Vendredi Saint à Saint Ignace le 18 avril 2025
Le prophète l’avait annoncé : le Serviteur est défiguré. Nous le contemplons, nous vénérons ce soir Jésus cloué à la croix. S’il n’a plus figure humaine c’est parce qu’il nous renvoie à l’inhumanité ; celle de tous les temps. Il lui prêt son visage. Il recueille en lui les solitudes et les souffrances de tant d’innocents, les injustices des bourreaux, les tortures et les guerres de partout, les mépris, les humiliations, les abus, les égoïsmes, les douleurs des peuples brisés, tout le mal que l’homme est capable de faire à l’homme. Le mal que nous faisons, chacun de nous, celui dont je fais mémoire ce soir au pied de la croix. Comment le Serviteur aurait-il encore figure humaine, apparence et beauté devant cette infinité de violences, lui le Seigneur qui partout passait en faisant le bien ?
Oui, il y a de la gravité ce soir parce que Jésus est mort et que chacun de nous est compris dans sa mort ignominieuse. Pourtant, nous ne venons pas pleurer un mort ; nous ne venons pas assister à des obsèques. Oh non ! La croix est dressée vers le ciel. Elle ne nous abandonne pas à une solitude glacée, sans berger pour toujours. L’avenir est déjà là. L’évangile de la passion est écrit comme au ralenti ; il prend du temps pour nous montrer des gestes, nous faire entendre des dialogues ; rythmé d’heure en heure, il nous manifeste les traces d’un chemin qui est déjà de victoire, une élévation pas à pas vers le calvaire. Jésus s’avance. D’une marche libre et triomphale en dépit des apparences. Aux envoyés des grands prêtres venus l’arrêter il répond par deux fois « c’est moi, je le suis », Jésus de Nazareth. Il fait face de toute sa présence. A Pilate il fait reconnaître sa royauté ; et c’est Pilate qui la proclame au monde en l’inscrivant sur la croix en hébreu, en latin et en grec ; ce sera bientôt dans tous les langages de la Pentecôte. Devant ce pouvoir impérial Jésus n’est plus un accusé, il est un maître ; il ne se défend pas ; il enseigne.
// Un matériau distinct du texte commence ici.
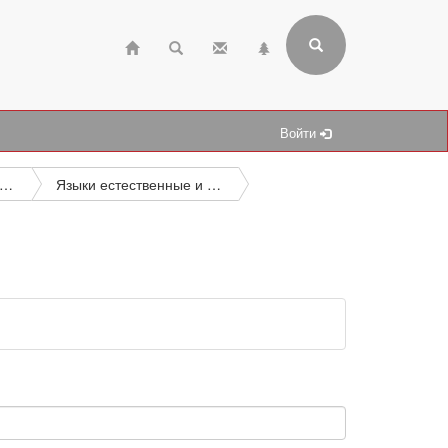
Войти
нгвистика. Языкознание. Языки
Языки естественные и искусственные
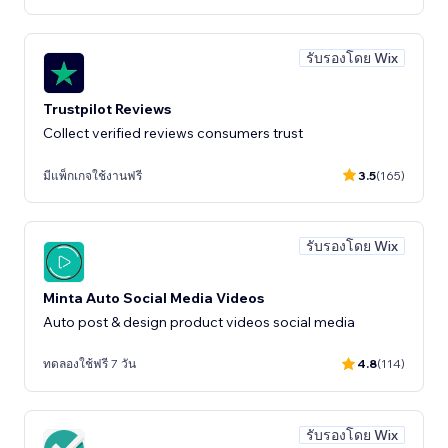
รับรองโดย Wix
Trustpilot Reviews
Collect verified reviews consumers trust
มีแพ็กเกจใช้งานฟรี
3.5
(165)
รับรองโดย Wix
Minta Auto Social Media Videos
Auto post & design product videos social media
ทดลองใช้ฟรี 7 วัน
4.8
(114)
รับรองโดย Wix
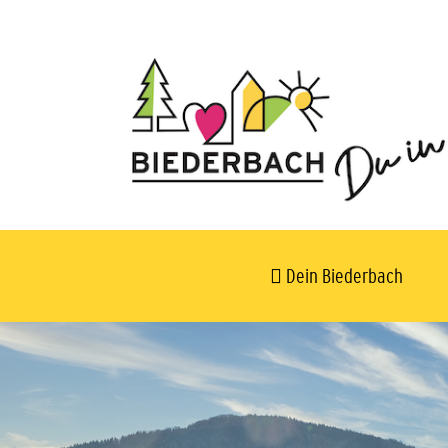
Dein Biederbach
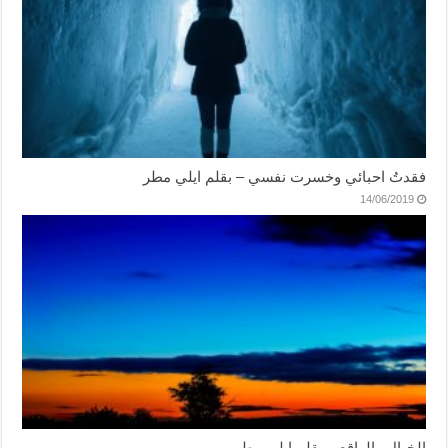
فقدتُ احبائي وخسرت نفسي – بقلم ايلي مطر
14/06/2019
الخيال والواقع – بقلم ايلي مطر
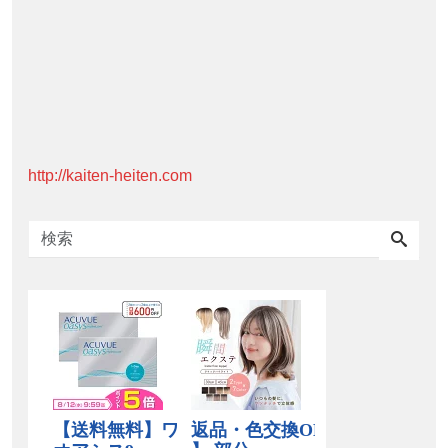
http://kaiten-heiten.com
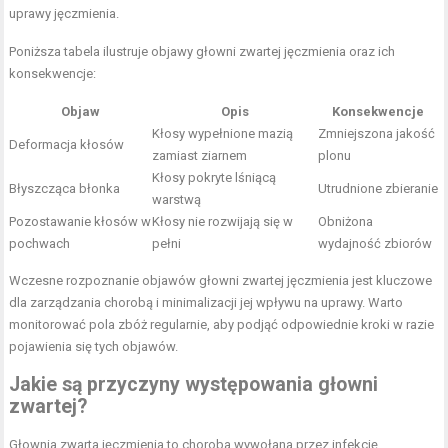
uprawy jęczmienia.
Poniższa tabela ilustruje objawy głowni zwartej jęczmienia oraz ich
konsekwencje:
Objaw
Opis
Konsekwencje
Kłosy wypełnione mazią
Zmniejszona jakość
Deformacja kłosów
zamiast ziarnem
plonu
Kłosy pokryte lśniącą
Błyszcząca błonka
Utrudnione zbieranie
warstwą
Pozostawanie kłosów w
Kłosy nie rozwijają się w
Obniżona
pochwach
pełni
wydajność zbiorów
Wczesne rozpoznanie objawów głowni zwartej jęczmienia jest kluczowe
dla zarządzania chorobą i minimalizacji jej wpływu na uprawy. Warto
monitorować pola zbóż regularnie, aby podjąć odpowiednie kroki w razie
pojawienia się tych objawów.
Jakie są przyczyny występowania głowni
zwartej?
Głownia zwarta jęczmienia to choroba wywołana przez infekcję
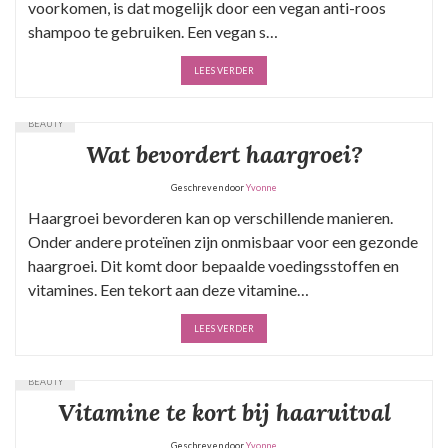
voorkomen, is dat mogelijk door een vegan anti-roos
shampoo te gebruiken. Een vegan s…
LEES VERDER
BEAUTY
Wat bevordert haargroei?
Geschreven door
Yvonne
Haargroei bevorderen kan op verschillende manieren.
Onder andere proteïnen zijn onmisbaar voor een gezonde
haargroei. Dit komt door bepaalde voedingsstoffen en
vitamines. Een tekort aan deze vitamine…
LEES VERDER
BEAUTY
Vitamine te kort bij haaruitval
Geschreven door
Yvonne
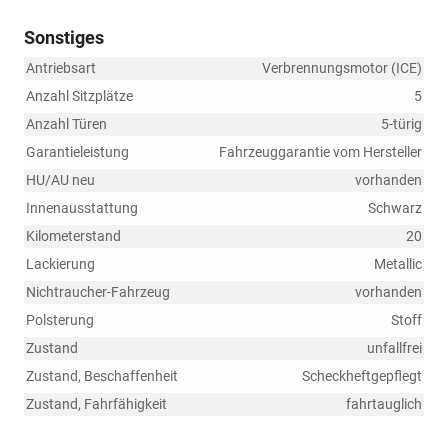
Sonstiges
Antriebsart
Verbrennungsmotor (ICE)
Anzahl Sitzplätze
5
Anzahl Türen
5-türig
Garantieleistung
Fahrzeuggarantie vom Hersteller
HU/AU neu
vorhanden
Innenausstattung
Schwarz
Kilometerstand
20
Lackierung
Metallic
Nichtraucher-Fahrzeug
vorhanden
Polsterung
Stoff
Zustand
unfallfrei
Zustand, Beschaffenheit
Scheckheftgepflegt
Zustand, Fahrfähigkeit
fahrtauglich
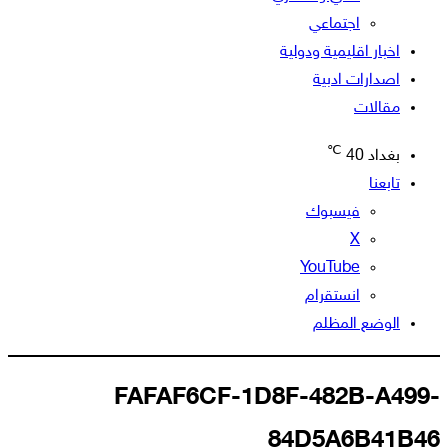
اجتماعي
اخبار اقليمية ودولية
اصدارات ادبية
مقالات
℃
بغداد
40
تابعنا
فيسبوك
‫X
‫YouTube
انستقرام
الوضع المظلم
FAFAF6CF-1D8F-482B-A499-
84D5A6B41B46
C’est lui qui a l’autorité. Sa royauté éclate. Que les apparences sont trompeuses. Nous voyons la trahison, les coups, les épines et les clous, et le bois de la croix, et il nous faut bien les voir, et les ressentir, mais c’est déjà l’arbre de la vie qui se dresse. Jésus est le Seigneur. Aucun de ses os ne sera brisé. Déjà son corps est honoré, dans le tombeau neuf d’un jardin.
En vénérant le bois de la croix dans un instant nous allons ouvrir notre cœur à celui dont le cœur ne cesse pas de s’ouvrir pour nous. Sur le chemin du supplice, nous accueillons l’amour qui se révèle dans l’offrande de tout lui-même. C’est le chemin de la vie, l’unique chemin pour une vie qui ne se perd pas, une vie éternelle. Que Jésus le Seigneur nous donne de mieux comprendre la profondeur de ce chemin, celui du Serviteur ; qu’il nous donne de le goûter ce soir dans un cœur à cœur intime. Levons les yeux vers celui que nous avons transpercé. Avançons avec lui, notre Seigneur et notre ami.